As airline retailers continue to adopt NDC, they will be able to give travelers more options with diverse offers. Therefore, one of the major aspects of implementing NDC the right way is to simultaneously develop capabilities that will allow travelers to compare and understand the differences between these offers. All stakeholders — airlines, NDC application programming interface (API) providers, and distributors — who consume these APIs have a role to play in that.
“Airlines should focus on data completeness so that when NDC content is distributed, it is done with enough data to totally understand the offer,” Morgan said. “It is not just about how much it costs, but the offer should also specify the rules of booking around refunds and changes, if it includes baggage, etc.”
NDC API providers should make sure that the connection is able to communicate that level of detail around an offer. Distributors such as a global distribution systems (GDSs) should be able to visualize that offer for their sellers like travel agencies. Sabre, for example, is investing significantly in how their agency desktop solution, Sabre Red 360, presents the offers. Sabre 360’s ability to accurately display an airline ticket, however, is not restricted to NDC offers only. It is able to ingest and display the differences between deals from different sources.
While many steps are being taken in the right direction to transform airline retailing and make it more traveler friendly, challenges persist. Servicing an offer, such as allowing third-parties to make changes to a ticket, continues to be one of the top challenges facing the industry. “While we are taking strides in the right direction, we are not where we need to be yet,” Morgan said. “One reason behind that is that the NDC standards did not initially focus on servicing capabilities.
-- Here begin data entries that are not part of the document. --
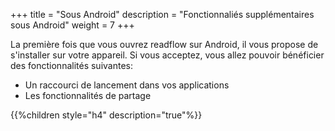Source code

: +++
title = "Sous Android"
description = "Fonctionnaliés supplémentaires sous Android"
weight = 7
+++

La première fois que vous ouvrez readflow sur Android, il vous propose de s'installer sur votre appareil.
Si vous acceptez, vous allez pouvoir bénéficier des fonctionnalités suivantes:

- Un raccourci de lancement dans vos applications
- Les fonctionnalités de partage

{{%children style="h4" description="true"%}}
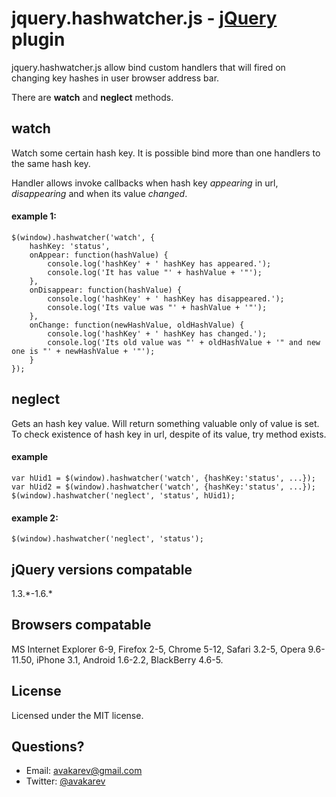 # jquery.hashwatcher.js - [jQuery](http://jquery.com/) plugin #

jquery.hashwatcher.js allow bind custom handlers that will fired on 
changing key hashes in user browser address bar.

There are **watch** and **neglect** methods.

## watch ##
Watch some certain hash key. It is possible bind more 
than one handlers to the same hash key.

Handler allows invoke callbacks when hash key 
*appearing* in url, *disappearing* and when its value *changed*.

#### example 1: ####
    $(window).hashwatcher('watch', {
        hashKey: 'status',
        onAppear: function(hashValue) {
            console.log('hashKey' + ' hashKey has appeared.');
            console.log('It has value "' + hashValue + '"');
        },
        onDisappear: function(hashValue) {
            console.log('hashKey' + ' hashKey has disappeared.');
            console.log('Its value was "' + hashValue + '"');
        },
        onChange: function(newHashValue, oldHashValue) {
            console.log('hashKey' + ' hashKey has changed.');
            console.log('Its old value was "' + oldHashValue + '" and new one is "' + newHashValue + '"');
        }
    });

## neglect ##
Gets an hash key value. Will return something valuable only of value is set.
To check existence of hash key in url, despite of its value, try method exists.

#### example ####
    var hUid1 = $(window).hashwatcher('watch', {hashKey:'status', ...});
    var hUid2 = $(window).hashwatcher('watch', {hashKey:'status', ...});
    $(window).hashwatcher('neglect', 'status', hUid1);


#### example 2: ####
    $(window).hashwatcher('neglect', 'status');


## jQuery versions compatable ##
1.3.\*-1.6.\*

## Browsers compatable ##
MS Internet Explorer 6-9, Firefox 2-5, Chrome 5-12, Safari 3.2-5, Opera 9.6-11.50, iPhone 3.1, Android 1.6-2.2, BlackBerry 4.6-5.

## License ##
Licensed under the MIT license.

## Questions? ##
* Email: avakarev@gmail.com
* Twitter: [@avakarev](http://twitter.com/#!/avakarev/)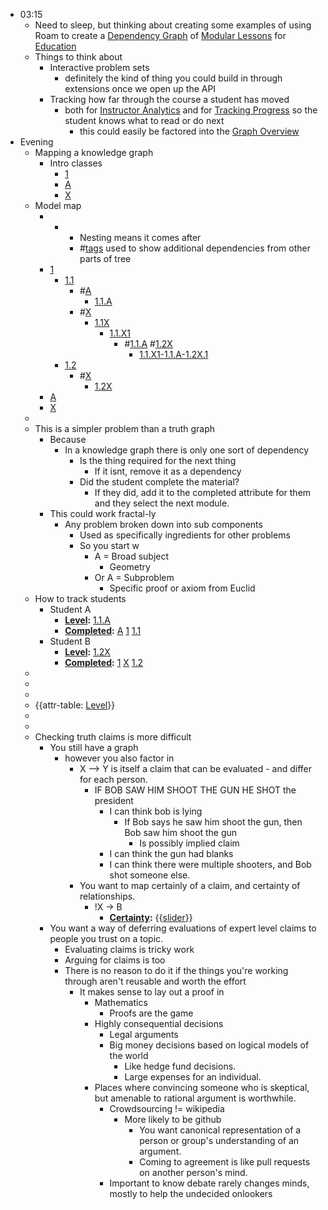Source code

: - 03:15
    - Need to sleep, but thinking about creating some examples of using Roam to create a [Dependency Graph](<Dependency Graph.md>) of [Modular Lessons](<Modular Lessons.md>) for [Education](<Education.md>)
    - Things to think about
        - Interactive problem sets
            - definitely the kind of thing you could build in through extensions once we open up the API
        - Tracking how far through the course a student has moved
            - both for [Instructor Analytics](<Instructor Analytics.md>) and for [Tracking Progress](<Tracking Progress.md>) so the student knows what to read or do next
                - this could easily be factored into the [Graph Overview](<Graph Overview.md>)
- Evening
    - Mapping a knowledge graph
        - Intro classes
            - [1](<1.md>)
            - [A](<A.md>)
            - [X](<X.md>)
    - Model map
        - - 
            - Nesting means it comes after 
            - #[tags](<tags.md>) used to show additional dependencies from other parts of tree
        - [1](<1.md>)
            - [1.1](<1.1.md>)
                - #[A](<A.md>)
                    - [1.1.A](<1.1.A.md>)
                - #[X](<X.md>)
                    - [1.1X](<1.1X.md>)
                        - [1.1.X1](<1.1.X1.md>)
                            - #[1.1.A](<1.1.A.md>) #[1.2X](<1.2X.md>)
                                - [1.1.X1-1.1.A-1.2X.1](<1.1.X1-1.1.A-1.2X.1.md>)
            - [1.2](<1.2.md>)
                - #[X](<X.md>)
                    - [1.2X](<1.2X.md>)
        - [A](<A.md>)
        - [X](<X.md>)
    - 
    - This is a simpler problem than a truth graph
        - Because
            - In a knowledge graph there is only one sort of dependency 
                - Is the thing required for the next thing
                    - If it isnt, remove it as a dependency 
                - Did the student complete the material?
                    -  If they did, add it to the completed attribute for them and they select the next module. 
        - This could work fractal-ly 
            - Any problem broken down into sub components 
                - Used as specifically ingredients for other problems 
                - So you start w
                    - A = Broad subject 
                        - Geometry 
                    - Or A = Subproblem 
                        - Specific proof or axiom from Euclid 
    - How to track students
        - Student A
            - **[Level](<Level.md>):** [1.1.A](<1.1.A.md>)
            - **[Completed](<Completed.md>):** [A](<A.md>) [1](<1.md>) [1.1](<1.1.md>) 
        - Student B
            - **[Level](<Level.md>):** [1.2X](<1.2X.md>)
            - **[Completed](<Completed.md>):** [1](<1.md>) [X](<X.md>) [1.2](<1.2.md>)
    - 
    - 
    - 
    - {{attr-table: [Level](<Level.md>)}} 
    - 
    - 
    - Checking truth claims is more difficult 
        - You still have a graph 
            - however you also factor in
                - X --> Y is itself a claim that can be evaluated - and differ for each person.
                    - IF BOB SAW HIM SHOOT THE GUN HE SHOT the president 
                        - I can think bob is lying 
                            - If Bob says he saw him shoot the gun, then Bob saw him shoot the gun
                                - Is possibly implied claim 
                        - I can think the gun had blanks 
                        - I can think there were multiple shooters, and Bob shot someone else.
                - You want to map certainly of a claim, and certainty of relationships.
                    - !X -> B
                        - **[Certainty](<Certainty.md>):** {{[slider](<slider.md>)}}
        - You want a way of deferring evaluations of expert level claims to people you trust on a topic.
            - Evaluating claims is tricky work
            - Arguing for claims is too
            - There is no reason to do it if the things you're working through aren't reusable and worth the effort
                - It makes sense to lay out a proof in
                    - Mathematics 
                        - Proofs are the game 
                    - Highly consequential decisions
                        - Legal arguments 
                        - Big money decisions based on logical models of the world
                            - Like hedge fund decisions.
                            - Large expenses for an individual.
                    - Places where convincing someone who is skeptical, but amenable to rational argument is worthwhile.
                        - Crowdsourcing != wikipedia
                            - More likely to be github 
                                - You want canonical representation of a person or group's understanding of an argument.
                                - Coming to agreement is like pull requests on another person's mind.
                        - Important to know debate rarely changes minds, mostly to help the undecided onlookers
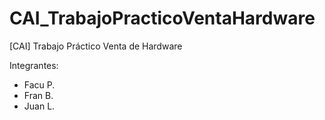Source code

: # CAI_TrabajoPracticoVentaHardware
[CAI] Trabajo Práctico Venta de Hardware

Integrantes:
  * Facu P.
  * Fran B.
  * Juan L.
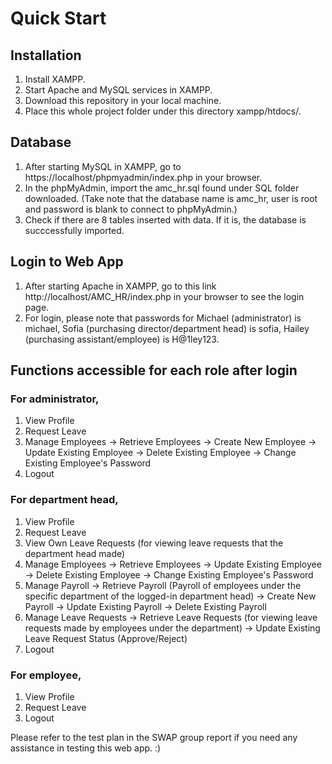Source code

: # Quick Start

## Installation
1. Install XAMPP.
2. Start Apache and MySQL services in XAMPP. 
3. Download this repository in your local machine.
4. Place this whole project folder under this directory xampp/htdocs/.

## Database
1. After starting MySQL in XAMPP, go to https://localhost/phpmyadmin/index.php in your browser.
2. In the phpMyAdmin, import the amc_hr.sql found under SQL folder downloaded.
(Take note that the database name is amc_hr, user is root and password is blank to connect to phpMyAdmin.)
2. Check if there are 8 tables inserted with data. If it is, the database is succcessfully imported.

## Login to Web App
1. After starting Apache in XAMPP, go to this link http://localhost/AMC_HR/index.php in your browser to see the login page.
2. For login, please note that passwords for Michael (administrator) is michael, Sofia (purchasing director/department head) is sofia, Hailey (purchasing assistant/employee) is H@1ley123.

## Functions accessible for each role after login
### For administrator,
1. View Profile
2. Request Leave
3. Manage Employees -> Retrieve Employees -> Create New Employee
                                          -> Update Existing Employee
                                          -> Delete Existing Employee
                                          -> Change Existing Employee's Password
4. Logout

### For department head,
1. View Profile
2. Request Leave
3. View Own Leave Requests (for viewing leave requests that the department head made)
4. Manage Employees -> Retrieve Employees -> Update Existing Employee
                                          -> Delete Existing Employee
                                          -> Change Existing Employee's Password
5. Manage Payroll -> Retrieve Payroll (Payroll of employees under the specific department of the logged-in department head) -> Create New Payroll
                                                                                                                            -> Update Existing Payroll
                                                                                                                            -> Delete Existing Payroll
6. Manage Leave Requests -> Retrieve Leave Requests (for viewing leave requests made by employees under the department) -> Update Existing Leave Request Status (Approve/Reject)
7. Logout

### For employee,
1. View Profile
2. Request Leave
3. Logout

Please refer to the test plan in the SWAP group report if you need any assistance in testing this web app. :)
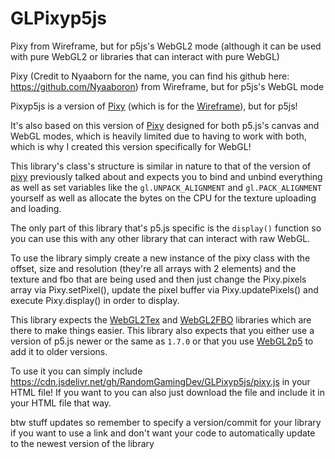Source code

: # GLPixyp5js
Pixy from Wireframe, but for p5js's WebGL2 mode (although it can be used with pure WebGL2 or libraries that can interact with pure WebGL)

Pixy (Credit to Nyaaborn for the name, you can find his github here: https://github.com/Nyaaboron) from Wireframe, but for p5js's WebGL mode

Pixyp5js is a version of [Pixy](https://github.com/RandomGamingDev/Wireframe/blob/main/Extensions/Pixy.h) (which is for the [Wireframe](https://github.com/RandomGamingDev/Wireframe)), but for p5js!

It's also based on this version of [Pixy](https://github.com/RandomGamingDev/Pixyp5js) designed for both p5.js's canvas and WebGL modes, which is heavily limited due to having to work with both, which is why I created this version specifically for WebGL!

This library's class's structure is similar in nature to that of the version of [pixy](https://github.com/RandomGamingDev/Pixyp5js) previously talked about and expects you to bind and unbind everything as well as set variables like the `gl.UNPACK_ALIGNMENT` and `gl.PACK_ALIGNMENT` yourself as well as allocate the bytes on the CPU for the texture uploading and loading.

The only part of this library that's p5.js specific is the `display()` function so you can use this with any other library that can interact with raw WebGL.

To use the library simply create a new instance of the pixy class with the offset, size and resolution (they're all arrays with 2 elements) and the texture and fbo that are being used and then just change the Pixy.pixels array via Pixy.setPixel(), update the pixel buffer via Pixy.updatePixels() and execute Pixy.display() in order to display.

This library expects the [WebGL2Tex](https://github.com/RandomGamingDev/WebGL2Tex) and [WebGL2FBO](https://github.com/RandomGamingDev/WebGL2FBO) libraries which are there to make things easier. This library also expects that you either use a version of p5.js newer or the same as `1.7.0` or that you use [WebGL2p5](https://github.com/RandomGamingDev/WebGL2p5) to add it to older versions.

To use it you can simply include https://cdn.jsdelivr.net/gh/RandomGamingDev/GLPixyp5js/pixy.js in your HTML file! If you want to you can also just download the file and include it in your HTML file that way.

btw stuff updates so remember to specify a version/commit for your library if you want to use a link and don't want your code to automatically update to the newest version of the library
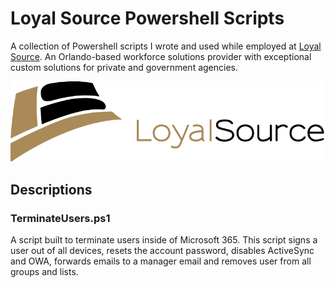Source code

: # Loyal Source Powershell Scripts
A collection of Powershell scripts I wrote and used while employed at [Loyal Source](https://loyalsource.com/). An Orlando-based workforce solutions provider with exceptional custom solutions for private and government agencies. 

![Loyal Source Logo.](Loyal-Source-Logo.png "LoyalSource Logo.")

## Descriptions
### TerminateUsers.ps1
A script built to terminate users inside of Microsoft 365. This script signs a user out of all devices, resets the account password, disables ActiveSync and OWA, forwards emails to a manager email and removes user from all groups and lists.  
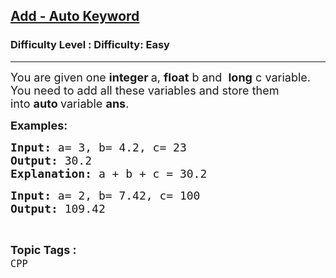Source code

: <h2><a href="https://www.geeksforgeeks.org/problems/add-auto-keyword--141631/1?page=3&status=unsolved&sortBy=accuracy">Add - Auto Keyword</a></h2><h3>Difficulty Level : Difficulty: Easy</h3><hr><div class="problems_problem_content__Xm_eO"><p><span style="font-size: 18px;">You are given one&nbsp;<strong>integer&nbsp;</strong>a,&nbsp;<strong>float</strong>&nbsp;b and&nbsp;&nbsp;<strong>long</strong>&nbsp;c variable. You need to add all these variables and store them into&nbsp;<strong>auto&nbsp;</strong>variable <strong>ans</strong>.</span></p>
<p><span style="font-size: 18px;"><strong>Examples:</strong></span></p>
<pre><span style="font-size: 18px;"><strong>Input:</strong> a= 3, b= 4.2, c= 23
<strong>Output:</strong> 30.2<br><strong>Explanation: </strong>a + b + c = 30.2<br></span></pre>
<pre><span style="font-size: 18px;"><strong>Input:</strong> a= 2, b= 7.42, c= 100
<strong>Output:</strong> 109.42</span></pre></div><br><p><span style=font-size:18px><strong>Topic Tags : </strong><br><code>CPP</code>&nbsp;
They were primarily focused on how a traveler shops, books, and pays for an offer. As a result, the subsequent implementation of these standards also has gaps.”
How can the industry close these gaps? That will require active collaboration between all stakeholders in the IATA forums and working groups where improvements to the NDC schemas are decided. “Because of the diversity and number of players involved, unfortunately, the time it takes for a gap to be recognized by the industry, defined, and then resolved is too long,” Morgan noted. “One thing that we want to be looking at as an industry is how we can expedite such processes. How do we accelerate this process to close technology gaps that are preventing us from delivering the capabilities we absolutely need?”
The other challenge is that airlines and NDC tech providers are interpreting the standards differently. As a result, there are disparate workflows and incongruent applications of standards that create gaps with no immediate fixes. Every time a gap appears, airlines and NDC providers create a unique solution, and that further makes it difficult for every member of the ecosystem to normalize distribution of NDC content.
There is no easy fix for any of these challenges. It will take collaboration among leaders across the air travel ecosystem to share their perspectives and build solutions that address the needs of all. One way Sabre is leading these efforts is by closely engaging with its Beyond NDC Program partners and other customers via customer advisory boards and working groups. “Efforts like these provide proof that we can and will work together to deliver the promised benefits of NDC as an industry,” Morgan said.